• **What you should do**
The lines below that include "first" are to be found and copied.

##### Input material #####

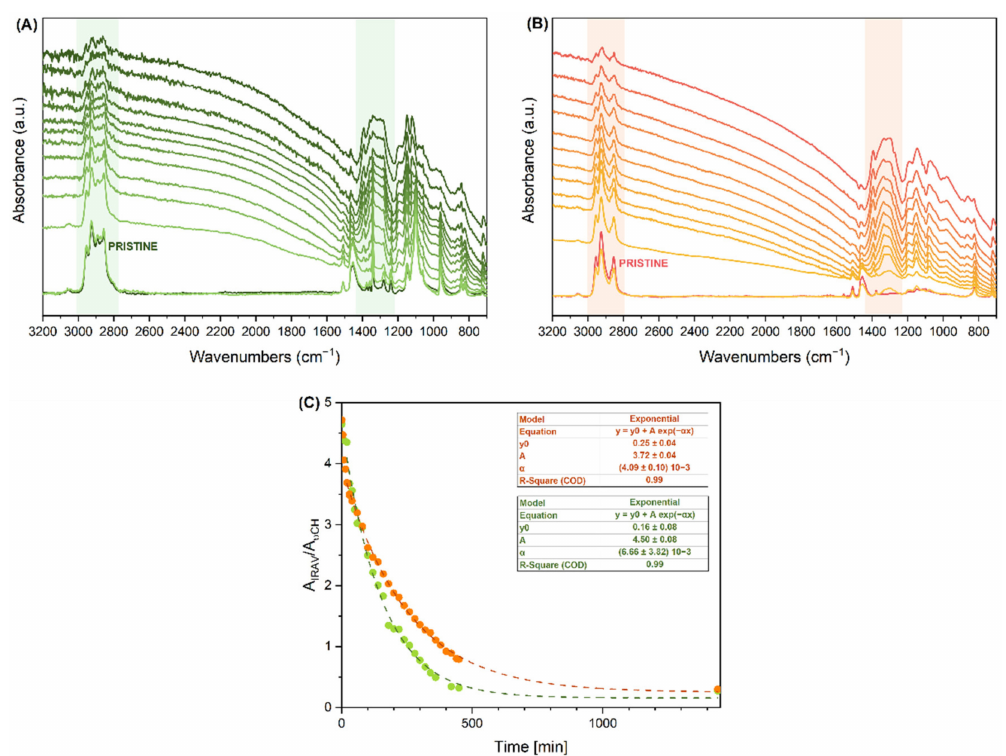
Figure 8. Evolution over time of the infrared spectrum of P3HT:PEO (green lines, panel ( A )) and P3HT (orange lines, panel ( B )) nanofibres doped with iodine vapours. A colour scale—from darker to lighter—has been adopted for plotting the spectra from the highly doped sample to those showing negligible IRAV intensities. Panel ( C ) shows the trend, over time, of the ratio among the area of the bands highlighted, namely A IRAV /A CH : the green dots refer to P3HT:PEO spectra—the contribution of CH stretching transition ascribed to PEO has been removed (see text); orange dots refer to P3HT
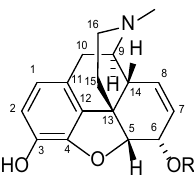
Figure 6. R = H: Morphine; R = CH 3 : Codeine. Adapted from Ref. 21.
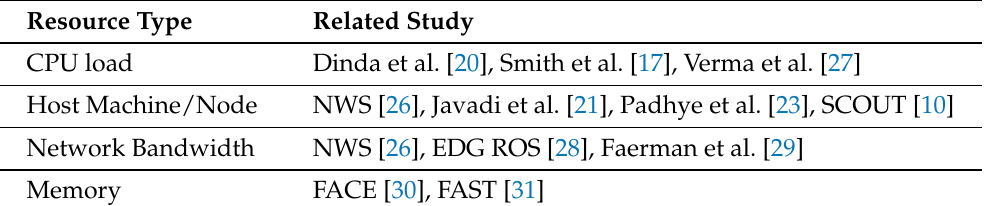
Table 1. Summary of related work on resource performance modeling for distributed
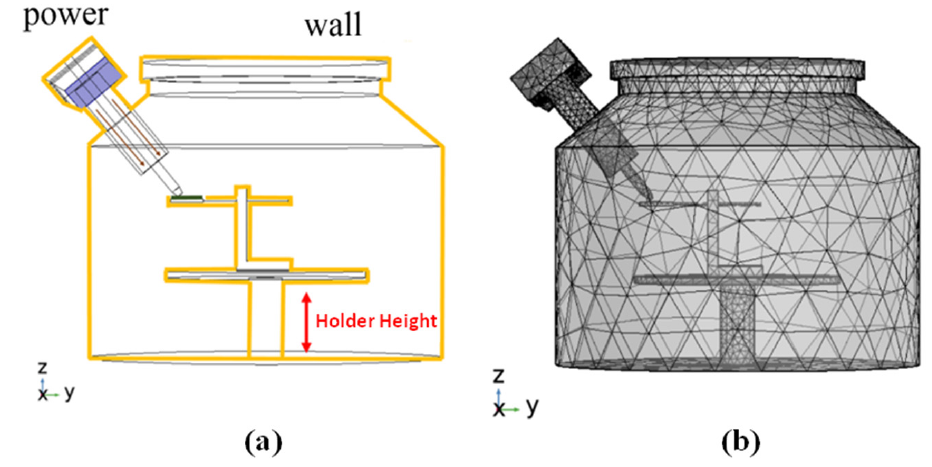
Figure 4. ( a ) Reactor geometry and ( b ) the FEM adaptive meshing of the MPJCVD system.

#####
##### Input material #####

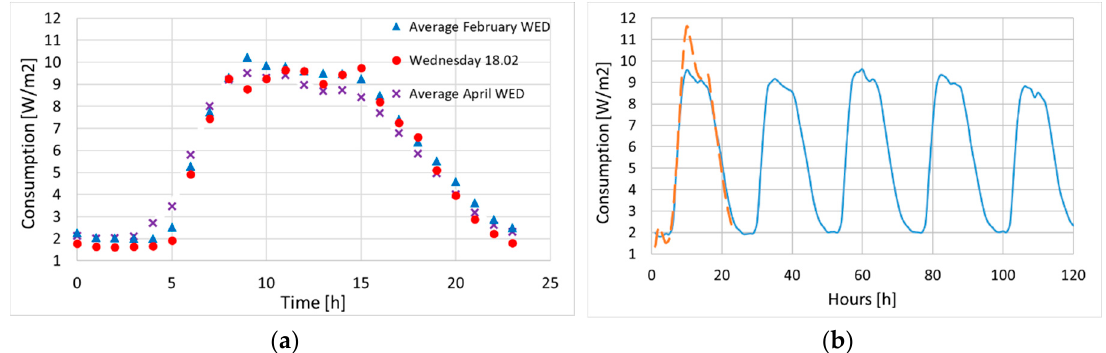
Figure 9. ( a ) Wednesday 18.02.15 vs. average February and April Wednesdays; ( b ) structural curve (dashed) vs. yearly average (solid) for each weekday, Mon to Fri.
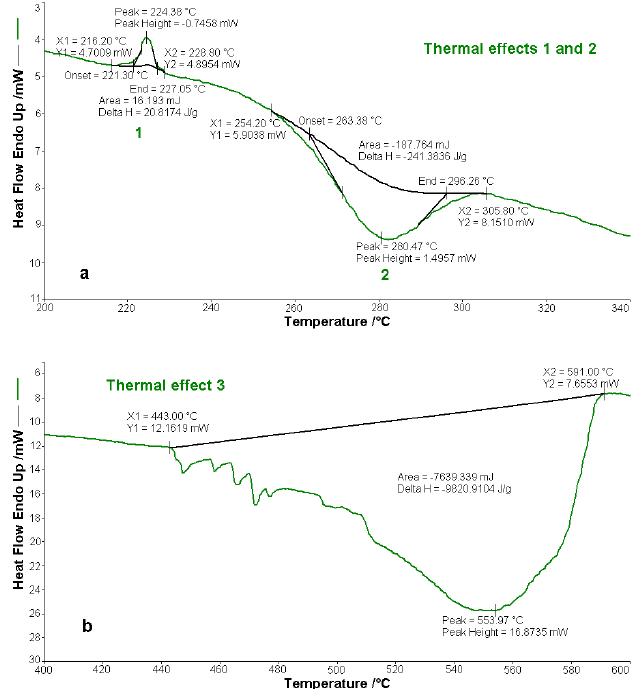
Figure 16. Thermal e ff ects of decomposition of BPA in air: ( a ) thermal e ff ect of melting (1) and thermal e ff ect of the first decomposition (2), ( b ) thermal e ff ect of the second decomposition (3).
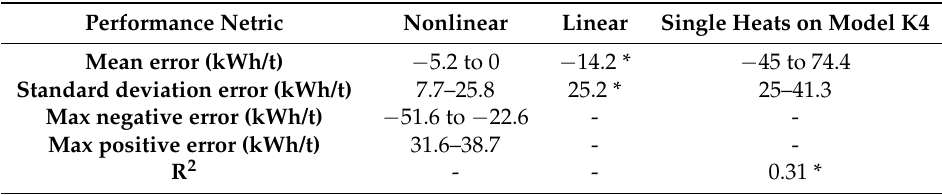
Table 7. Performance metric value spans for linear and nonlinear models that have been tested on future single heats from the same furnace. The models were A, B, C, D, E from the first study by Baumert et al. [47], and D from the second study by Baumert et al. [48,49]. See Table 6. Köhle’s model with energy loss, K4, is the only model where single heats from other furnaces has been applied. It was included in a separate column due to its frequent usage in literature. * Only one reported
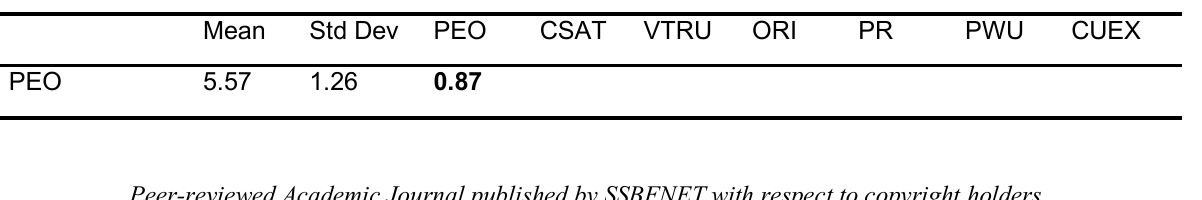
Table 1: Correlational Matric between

#####

• **Result**
Figure 16. Thermal e ff ects of decomposition of BPA in air: ( a ) thermal e ff ect of melting (1) and thermal e ff ect of the first decomposition (2), ( b ) thermal e ff ect of the second decomposition (3).
Table 7. Performance metric value spans for linear and nonlinear models that have been tested on future single heats from the same furnace. The models were A, B, C, D, E from the first study by Baumert et al. [47], and D from the second study by Baumert et al. [48,49]. See Table 6. Köhle’s model with energy loss, K4, is the only model where single heats from other furnaces has been applied. It was included in a separate column due to its frequent usage in literature. * Only one reported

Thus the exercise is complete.